けれどもその中に詰まっているのは、物騒な薬品と剣呑な魔力だ。
いまだ断続的に大ダンゴムシが湧き出てくるトイレの個室に入ると、料理番が俺の肩越しにイカレ野郎のハンプティを投入した。
俺は片手でシャベルを振り回し、虫どもを散らしながら水洗レバーを踏むと、水とともに虫もハンプティも飲み込まれていく。

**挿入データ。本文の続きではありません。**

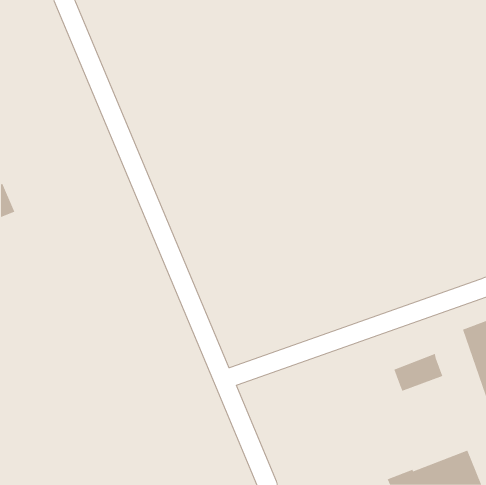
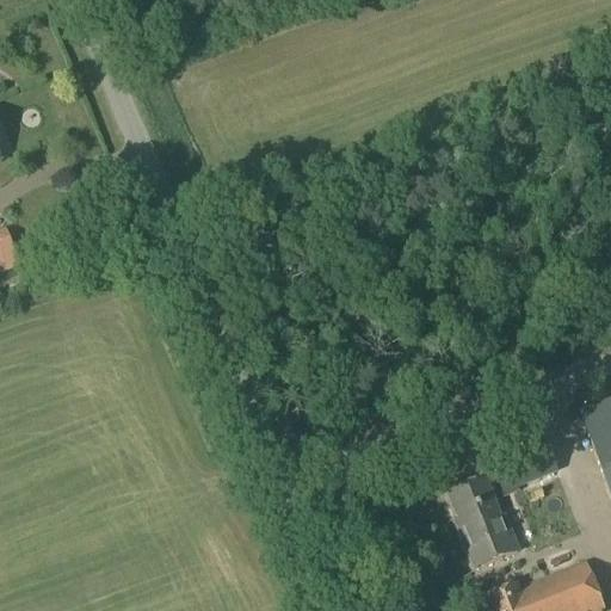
building: none -> [450,481,519,568]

虫は節操なく再び湧き出てきたが、俺はそのたびに何度でもレバーを操作した。
ハンプティは今ごろ、どこにいるのだろう。料理番にはもしかすると、自分の魔力を込めた物がどのあたりにいるのかわかっているのかもしれない。
一分くらい経ったころだろうか。
俺の背中でおとなしくしていた料理番が、いたずらっぽく叫んだ。
「今だよ、爆ぜな!」
……何も起こらない。
もしかすると、排水管の中でハンプティは大ダンゴムシにやられてしまったのかもしれない。
そうだとするなら、次の案は――
どぉん!
足の裏に伝わる強い振動。
くぐもった爆発音が聞こえたのは、向かいの教室の窓の外。
首を伸ばせてそちらを見れば、窓ガラスの向こうには闇夜を焦がすオレンジの火柱が上がっていた。